▶ _Problem_
State how many of the lines below contain the string "pixels", with case counting. Reply with the number alone.

▶ _Scene photo sets with camera intrinsics_
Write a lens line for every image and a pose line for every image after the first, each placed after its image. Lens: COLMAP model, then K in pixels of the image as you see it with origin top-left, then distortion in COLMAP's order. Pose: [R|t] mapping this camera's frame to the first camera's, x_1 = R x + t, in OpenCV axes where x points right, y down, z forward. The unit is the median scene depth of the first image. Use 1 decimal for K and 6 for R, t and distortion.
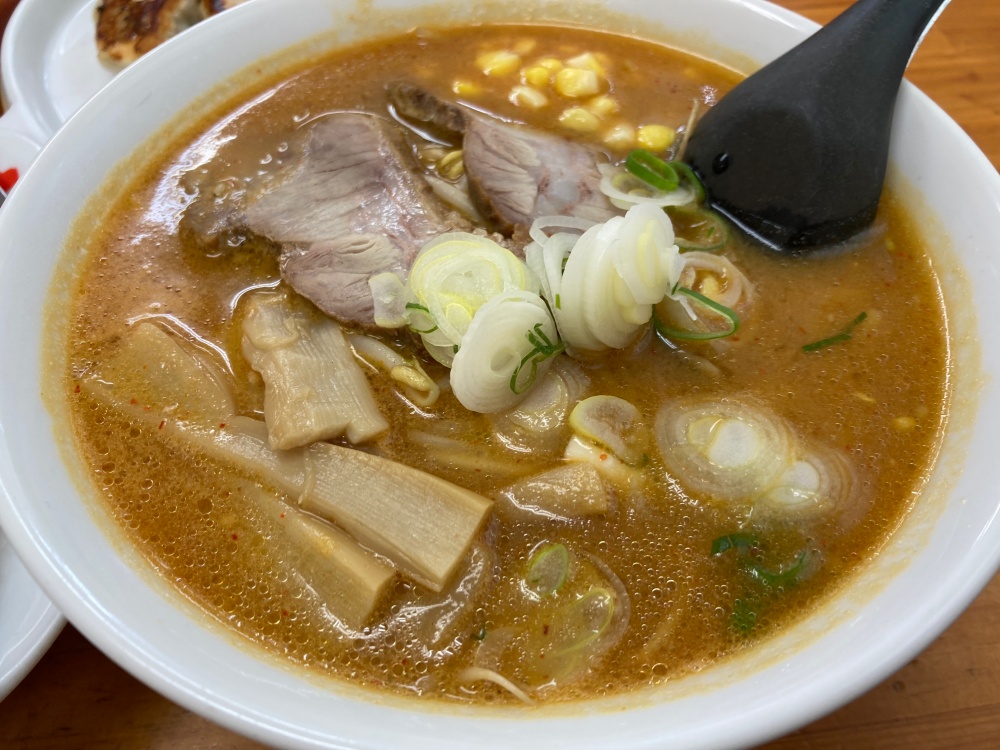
lens RADIAL K [[816.1, 0, 500.0], [0, 816.1, 375.0], [0, 0, 1]] dist [0.005617, -0.005816]
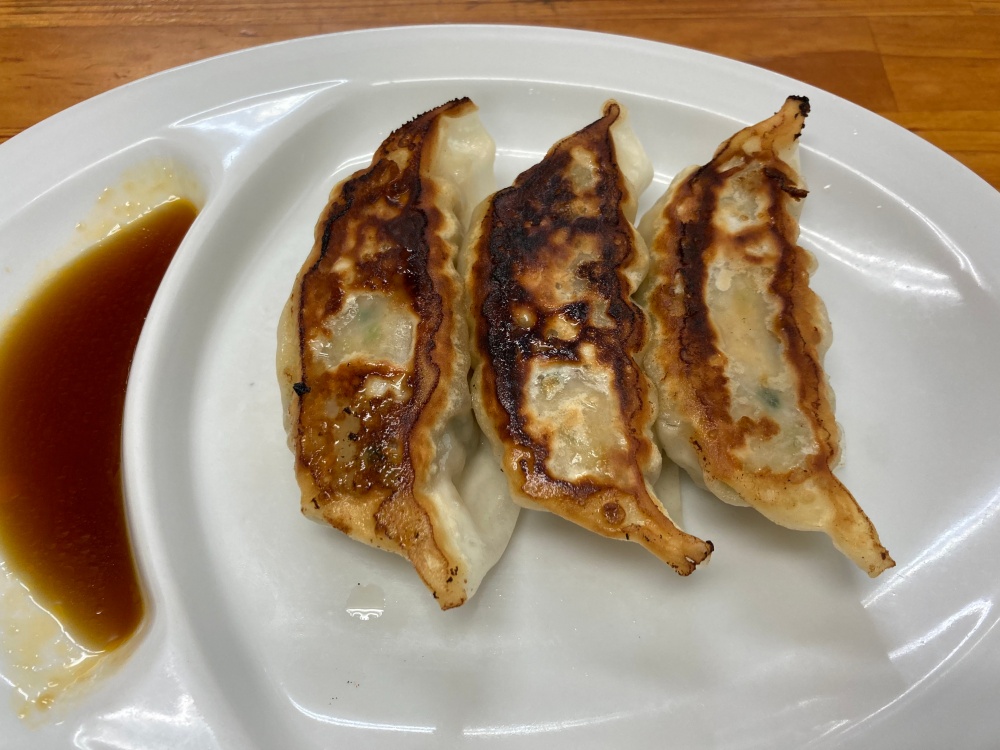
lens RADIAL K [[816.1, 0, 500.0], [0, 816.1, 375.0], [0, 0, 1]] dist [0.005617, -0.005816]
pose [[0.996161, 0.086941, -0.010253, -0.355284], [-0.084203, 0.983600, 0.159499, -0.577744], [0.023952, -0.158024, 0.987145, 0.457238]]
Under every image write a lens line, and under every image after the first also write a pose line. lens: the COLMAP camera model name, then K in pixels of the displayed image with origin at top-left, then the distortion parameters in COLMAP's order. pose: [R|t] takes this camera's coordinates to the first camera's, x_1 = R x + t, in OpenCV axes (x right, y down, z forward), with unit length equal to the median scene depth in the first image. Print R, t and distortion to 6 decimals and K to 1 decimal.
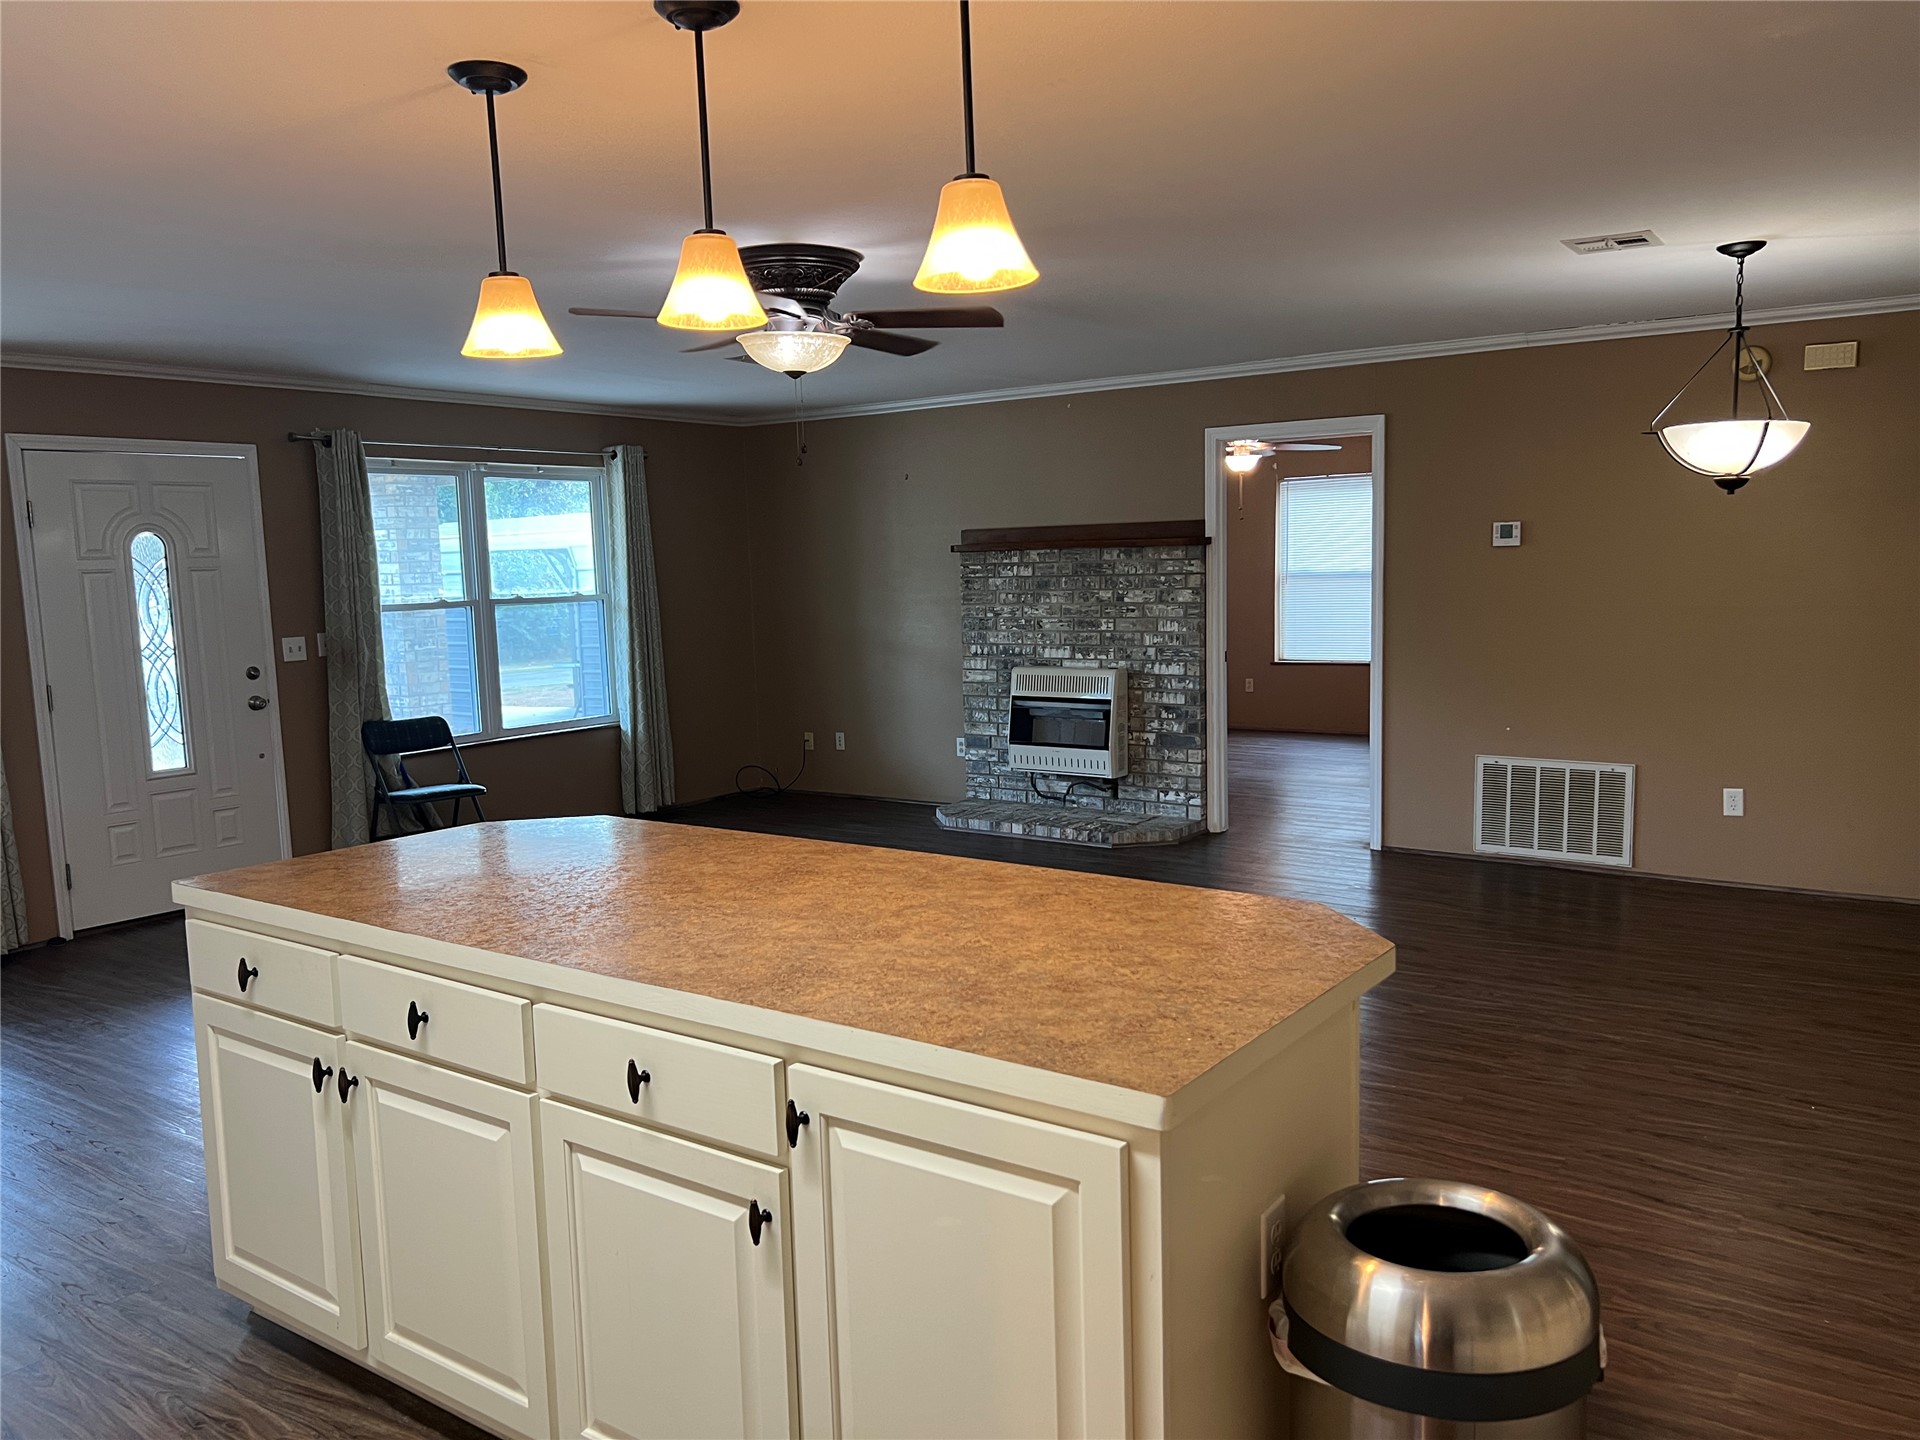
lens RADIAL K [[1423.1, 0, 963.6], [0, 1423.1, 745.8], [0, 0, 1]] dist [0.122614, -0.231024]
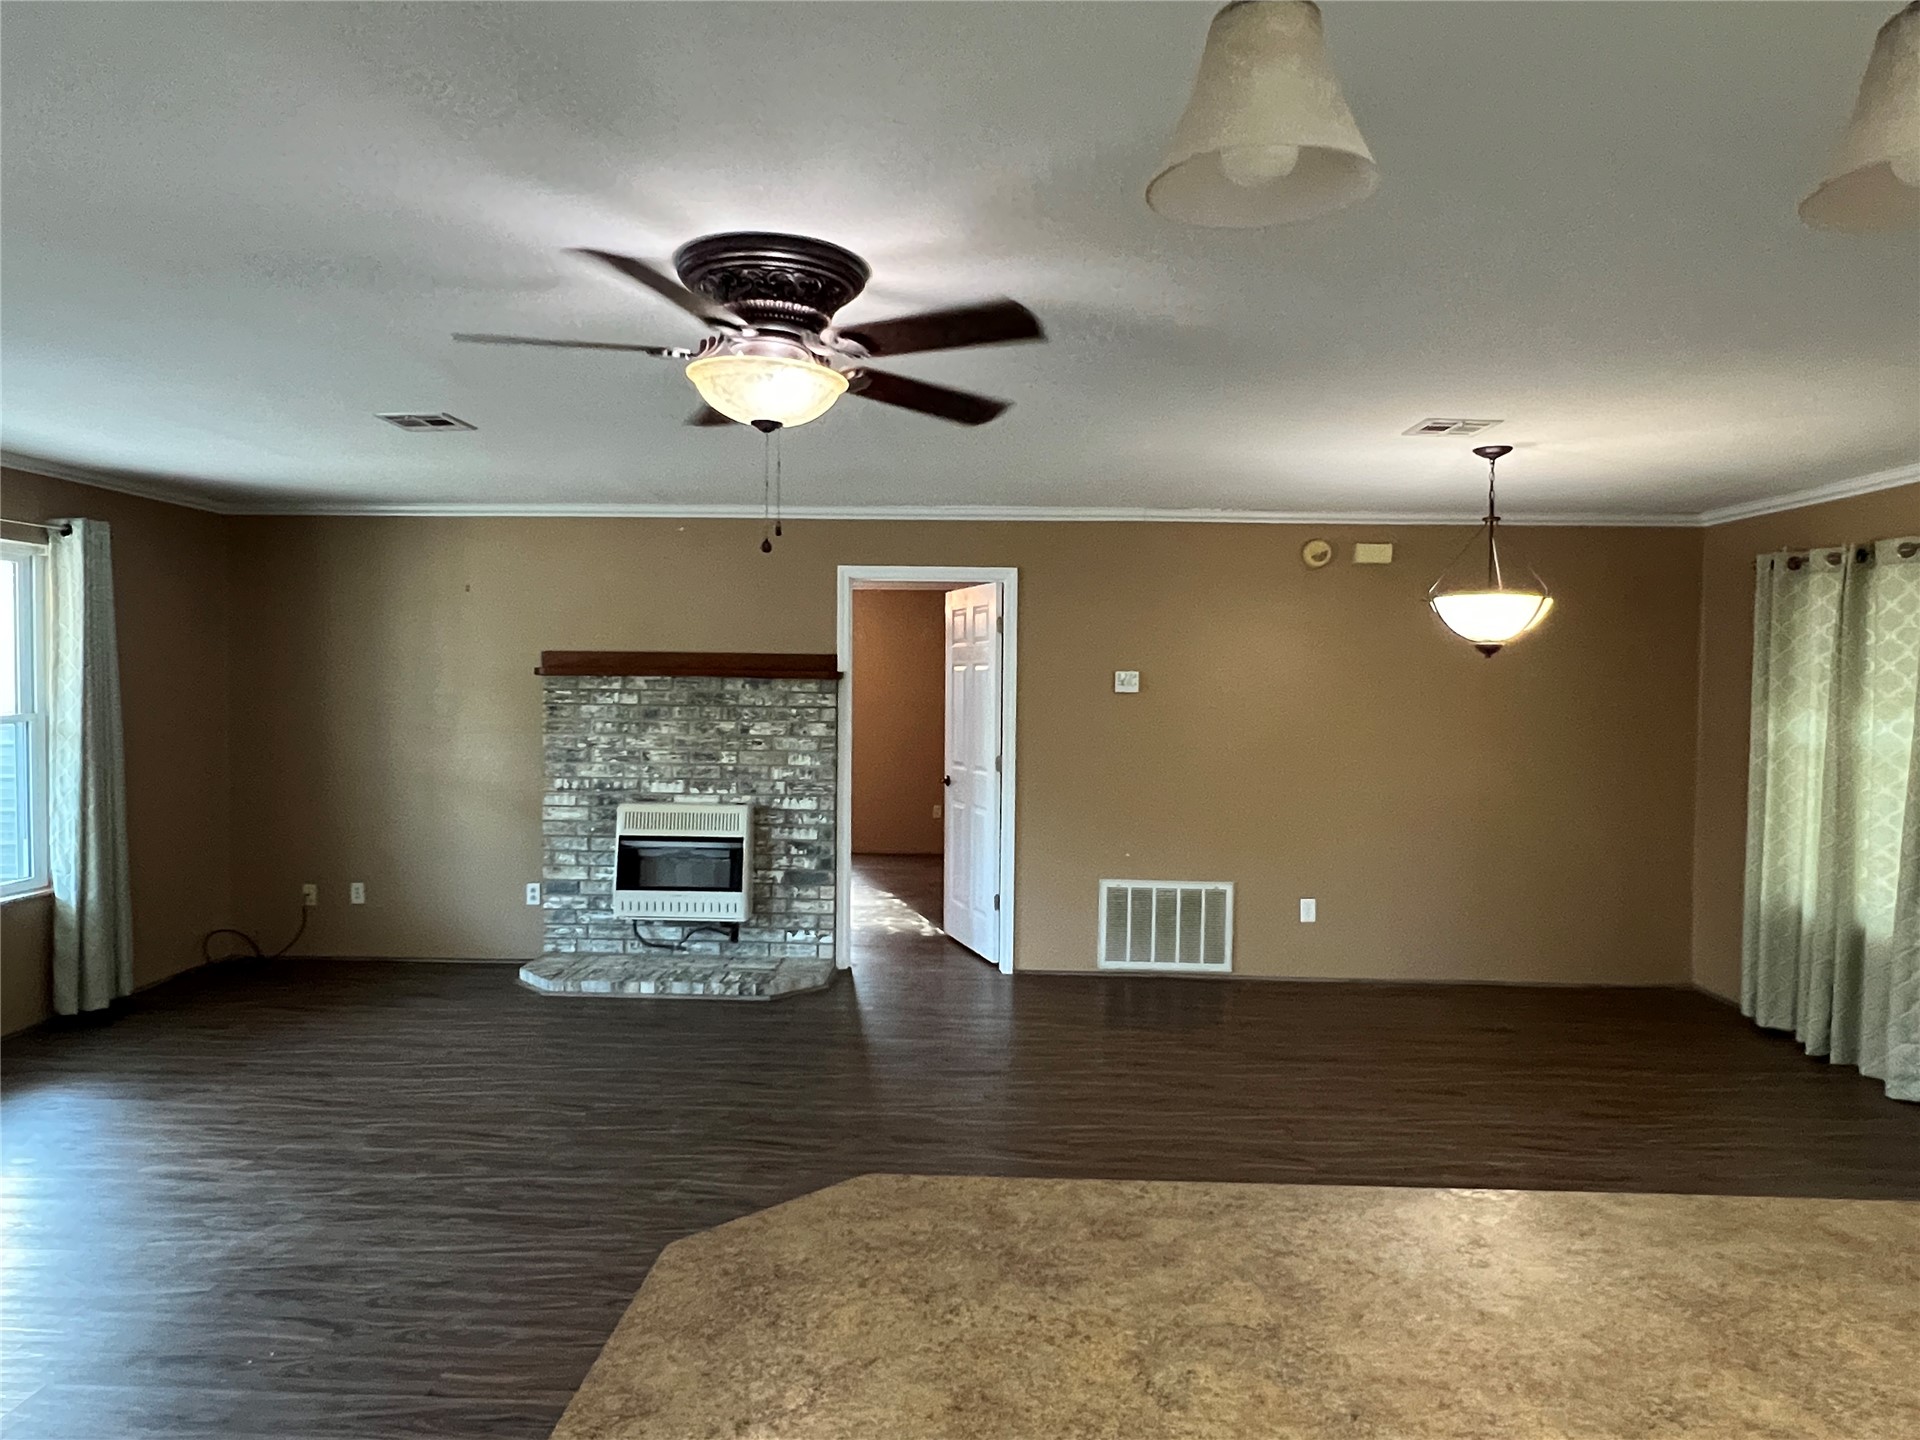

▶ _Task result_
2